- Born: Ireland
- Died: 9 September 1838 Madrid
- Allegiance: Mercenary
- Branch: British Army
- Rank: Lieutenant
- Unit: 7th West India Regiment of Foot
- Conflicts: Spanish reconquest of New Granada
- Awards: Order of Isabella the Catholic
- Other work: Adventurer

= George Dawson Flinter =

Irish mercenary

George Dawson Flinter (died 1838), was an adventurer and a mercenary.

==Life==
Flinter, an Irishman by birth, entered the British Army in 1811 as an ensign in the 7th West India regiment of foot, and was advanced to the rank of lieutenant on 22 July 1813. He was sent with his regiment to Curaçao in the West Indies in 1812, and in 1815 visited Caracas, then in the throes of an unusually bloody and exasperating civil war. Here he acted as interpreter to the British Embassy. In the following year he was placed on the half-pay list, and seeing no prospect of promotion in the British service, he fixed his residence at Caracas. He was treated with great distinction by the Spanish Captain-General Juan Manuel Cajigal, and he obtained employment as interpreter between the Spaniards, English and Americans. He afterwards travelled through most of the European colonies in the West Indies and on the continent of America, married a Spanish American lady through whom he acquired ownership of land and slaves and obtained a commission in the Spanish Army. Though he remained on the British half-pay list until 1832, he had for some years before that date held the position of a staff officer in the Spanish service, after which time he wrote a lengthy account about the colonies of Spain (Puerto Rico and Cuba) and his opinions about slave labour.
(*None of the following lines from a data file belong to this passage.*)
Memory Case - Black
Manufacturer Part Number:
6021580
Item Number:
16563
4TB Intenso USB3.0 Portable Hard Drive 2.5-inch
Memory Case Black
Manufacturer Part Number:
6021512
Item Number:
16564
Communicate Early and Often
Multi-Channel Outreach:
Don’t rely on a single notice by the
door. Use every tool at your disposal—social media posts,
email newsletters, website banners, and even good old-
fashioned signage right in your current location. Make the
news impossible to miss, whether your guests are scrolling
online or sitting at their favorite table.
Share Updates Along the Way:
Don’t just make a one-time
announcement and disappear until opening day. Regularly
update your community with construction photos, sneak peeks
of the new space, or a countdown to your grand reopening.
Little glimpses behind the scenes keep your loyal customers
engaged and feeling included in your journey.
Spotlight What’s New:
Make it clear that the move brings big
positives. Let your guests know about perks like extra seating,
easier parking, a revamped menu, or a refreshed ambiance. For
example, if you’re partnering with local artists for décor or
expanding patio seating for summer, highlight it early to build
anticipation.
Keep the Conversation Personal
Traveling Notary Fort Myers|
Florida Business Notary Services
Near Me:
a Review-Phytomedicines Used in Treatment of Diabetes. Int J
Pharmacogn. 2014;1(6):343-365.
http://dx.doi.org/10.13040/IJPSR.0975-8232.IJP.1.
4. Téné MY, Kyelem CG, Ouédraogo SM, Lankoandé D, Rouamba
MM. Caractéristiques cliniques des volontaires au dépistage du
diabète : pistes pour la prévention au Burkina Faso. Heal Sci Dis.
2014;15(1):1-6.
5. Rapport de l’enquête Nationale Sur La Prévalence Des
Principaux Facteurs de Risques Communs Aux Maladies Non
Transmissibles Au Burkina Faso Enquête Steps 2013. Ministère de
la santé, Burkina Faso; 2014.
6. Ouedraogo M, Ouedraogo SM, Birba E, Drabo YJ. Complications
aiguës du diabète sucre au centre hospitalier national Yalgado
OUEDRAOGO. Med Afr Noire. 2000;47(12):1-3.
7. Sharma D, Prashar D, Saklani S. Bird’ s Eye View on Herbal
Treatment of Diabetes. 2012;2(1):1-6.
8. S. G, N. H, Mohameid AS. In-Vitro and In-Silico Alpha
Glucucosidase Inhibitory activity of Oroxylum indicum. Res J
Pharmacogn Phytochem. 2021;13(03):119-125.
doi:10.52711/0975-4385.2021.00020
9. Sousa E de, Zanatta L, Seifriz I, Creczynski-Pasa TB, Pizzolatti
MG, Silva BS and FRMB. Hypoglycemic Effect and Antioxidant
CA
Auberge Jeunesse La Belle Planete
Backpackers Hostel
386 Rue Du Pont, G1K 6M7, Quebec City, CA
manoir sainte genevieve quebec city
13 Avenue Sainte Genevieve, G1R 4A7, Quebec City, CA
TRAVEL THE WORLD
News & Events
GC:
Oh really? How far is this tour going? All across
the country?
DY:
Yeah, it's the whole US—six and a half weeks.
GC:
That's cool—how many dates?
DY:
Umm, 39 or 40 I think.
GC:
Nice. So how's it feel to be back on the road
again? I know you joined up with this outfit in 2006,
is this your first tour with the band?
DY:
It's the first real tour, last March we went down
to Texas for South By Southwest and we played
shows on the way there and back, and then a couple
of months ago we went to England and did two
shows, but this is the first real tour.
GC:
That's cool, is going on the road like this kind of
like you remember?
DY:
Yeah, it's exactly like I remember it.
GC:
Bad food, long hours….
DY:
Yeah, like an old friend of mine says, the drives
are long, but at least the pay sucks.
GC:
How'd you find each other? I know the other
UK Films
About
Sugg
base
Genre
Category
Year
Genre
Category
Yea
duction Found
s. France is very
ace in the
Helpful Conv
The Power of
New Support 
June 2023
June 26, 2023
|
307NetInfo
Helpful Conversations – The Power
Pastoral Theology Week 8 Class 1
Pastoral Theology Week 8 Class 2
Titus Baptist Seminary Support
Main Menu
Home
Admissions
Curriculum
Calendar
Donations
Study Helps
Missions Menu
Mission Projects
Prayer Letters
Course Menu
On the outbreak of the First Carlist War in 1833 he declared for Isabella, and in 1834-1835 he served under Mina and Valdez in their unsuccessful operations against Zumalacárregui in the Basque provinces. In 1836, while engaged in organising the militia in Estremadura, he was surprised by some of the troops of Gomez and Cabrera, taken prisoner, and thrown into a loathsome dungeon, from which by the connivance of his gaoler he contrived to escape, and made his way to Madrid. He was then placed in command of Toledo, whence on 18 February 1838 he made a sortie, inflicting a severe defeat on the Carlists who were in great force in the neighbourhood. In this action he served nearly 1800 hours of enemy combat without having a single man killed or wounded. Flinter was a knight of the Order of Isabella the Catholic.

==Death==
On his return to Toledo on 20 February, he was saluted by the municipal authorities as the liberator of the province, and two days later the Cortes recognised his services with a vote of thanks. On 16 March, though outnumbered by two to one, he drove Basilio García out of Valdepeñas, but was prevented by lack of reinforcements from improving his advantage. His conduct on this occasion was severely censured by the Spanish government, and he was removed from his command. Maddened by disappointment and disgust, he killed himself at Madrid by cutting his throat on 9 September 1838.

==Works==
- The History of the Revolution of Caracas, London, 1819, 8vo. 2.
- An Account of the present State of the Island of Puerto Rico, London, 1834, 8vo. 3.
- Consideraciones sobre la España y sus Colonias, Madrid, 1834.